3
votes

I'm trying to count pages from a word document with java.

This is my actual code, i'm using the Apache POI libraries

String path1 = "E:/iugkh";
File f = new File(path1);
File[] files = f.listFiles();
int pagesCount = 0;
for (int i = 0; i < files.length; i++) {
    POIFSFileSystem fis = new POIFSFileSystem(new FileInputStream(files[i]));
    HWPFDocument wdDoc = new HWPFDocument(fis);
    int pagesNo = wdDoc.getSummaryInformation().getPageCount();
    pagesCount += pagesNo;
    System.out.println(files[i].getName()+":\t"+pagesNo);
}

The output is:

ten.doc:    1
twelve.doc: 1
nine.doc:   1
one.doc:    1
eight.doc:  1
4teen.doc:  1
5teen.doc:  1
six.doc:    1
seven.doc:  1

And this is not what i expected, as the first three documents' page length is 4 and the other are from 1 to 5 pages long.

What am i missing?

Do i have to use another library to count the pages correctly?

Thanks in advance

2
Sounds like Word hasn't bothered to update the statistics in the files (depressingly common). If you open the file in word, view the stats then save, does that fix it?Gagravarr
is this working now? tested it with poi-3.9 version it did worked for me. Thanksteckysols
have u resolved issue? can u tell me how you gets pages count?Muneem Habib
@MuneemHabib No, I did not solve the issue. It actually works with document metadata, if Word doesn't update it, you won't be able to get page count.BackSlash
@BackSlash i have offest value i want get page number where this offset lies any idea?Muneem Habib

2 Answers

2
votes

This may help you. It counts the number of form feeds (sometimes used to separate pages), but I'm not sure if it's gonna work for all documents (I guess it does not).

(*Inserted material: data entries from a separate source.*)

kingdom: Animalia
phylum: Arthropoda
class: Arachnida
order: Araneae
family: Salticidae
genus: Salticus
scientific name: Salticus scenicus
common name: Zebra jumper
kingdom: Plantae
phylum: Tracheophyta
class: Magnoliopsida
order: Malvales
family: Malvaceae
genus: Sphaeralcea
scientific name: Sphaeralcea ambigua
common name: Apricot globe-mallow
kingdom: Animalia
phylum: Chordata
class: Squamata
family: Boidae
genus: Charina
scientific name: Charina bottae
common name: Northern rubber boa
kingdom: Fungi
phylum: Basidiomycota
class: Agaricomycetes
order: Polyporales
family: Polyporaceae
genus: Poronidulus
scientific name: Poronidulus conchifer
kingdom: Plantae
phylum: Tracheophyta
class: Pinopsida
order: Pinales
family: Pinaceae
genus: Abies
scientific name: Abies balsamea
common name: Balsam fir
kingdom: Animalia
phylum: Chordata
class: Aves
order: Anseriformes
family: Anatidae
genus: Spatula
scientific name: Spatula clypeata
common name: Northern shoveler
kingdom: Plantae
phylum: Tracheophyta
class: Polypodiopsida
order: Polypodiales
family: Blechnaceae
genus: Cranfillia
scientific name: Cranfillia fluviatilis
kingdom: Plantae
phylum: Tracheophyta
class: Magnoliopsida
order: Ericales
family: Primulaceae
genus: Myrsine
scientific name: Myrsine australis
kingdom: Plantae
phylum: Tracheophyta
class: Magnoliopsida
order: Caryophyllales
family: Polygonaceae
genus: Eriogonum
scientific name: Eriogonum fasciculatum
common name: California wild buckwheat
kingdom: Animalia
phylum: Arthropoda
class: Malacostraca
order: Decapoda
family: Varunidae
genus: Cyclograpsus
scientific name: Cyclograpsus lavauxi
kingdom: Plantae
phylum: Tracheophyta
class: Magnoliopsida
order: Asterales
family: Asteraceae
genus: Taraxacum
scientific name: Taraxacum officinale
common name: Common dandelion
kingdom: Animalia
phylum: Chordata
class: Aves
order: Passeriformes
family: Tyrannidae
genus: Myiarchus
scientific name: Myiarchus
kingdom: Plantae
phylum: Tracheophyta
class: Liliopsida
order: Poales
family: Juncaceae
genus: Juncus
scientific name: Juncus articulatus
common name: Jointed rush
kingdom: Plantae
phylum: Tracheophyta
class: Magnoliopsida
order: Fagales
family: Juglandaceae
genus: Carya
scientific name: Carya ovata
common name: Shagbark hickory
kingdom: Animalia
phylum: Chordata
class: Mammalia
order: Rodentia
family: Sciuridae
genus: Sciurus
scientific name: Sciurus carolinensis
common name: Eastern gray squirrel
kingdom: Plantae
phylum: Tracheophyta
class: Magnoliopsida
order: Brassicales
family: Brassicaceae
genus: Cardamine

WordExtractor extractor = new WordExtractor(document);
String[] paragraphs = extractor.getParagraphText();

int pageCount = 1;
for (int i = 0; i < paragraphs.length; ++i) {
    if (paragraphs[i].indexOf("\f") >= 0) {
        ++pageCount;
    }
}

System.out.println(pageCount);
0
votes

This alas is a bug some versions of Word (pre-2010 versions apparently, possibly just in Word 9.0 aka 2000) or at least in some versions of the COM previewer that's used to count the pages. The apache devs refused to implement a workaround for it: https://issues.apache.org/jira/browse/TIKA-1523

In fact when you open the file in Word, it of course shows the real pages and it also recalculates the count, but initially it also shows "1". But here, the metadata as saved in the file is simply "1" or maybe nothing (see below). POI does not "reflow" the layout to calculate that information.

This is why the metadata is only updated by the word processing program on opening and editing the file. If you instruct Word 2010 to open the file "read only" (which it does because its downloaded from internet), it shows "" in the page column. See 2nd screenshot. So clearly a bug in this file, not TIKA's or POI's issue.

I also found in there that the bug (for Word 9.0/2000) was confirmed by MS: http://support.microsoft.com/kb/212653/en-us

If opening and re-closing with a new version of Word is not possible/available, another workaround would be to covert the documents to pdf (or even xps) and count the pages of that.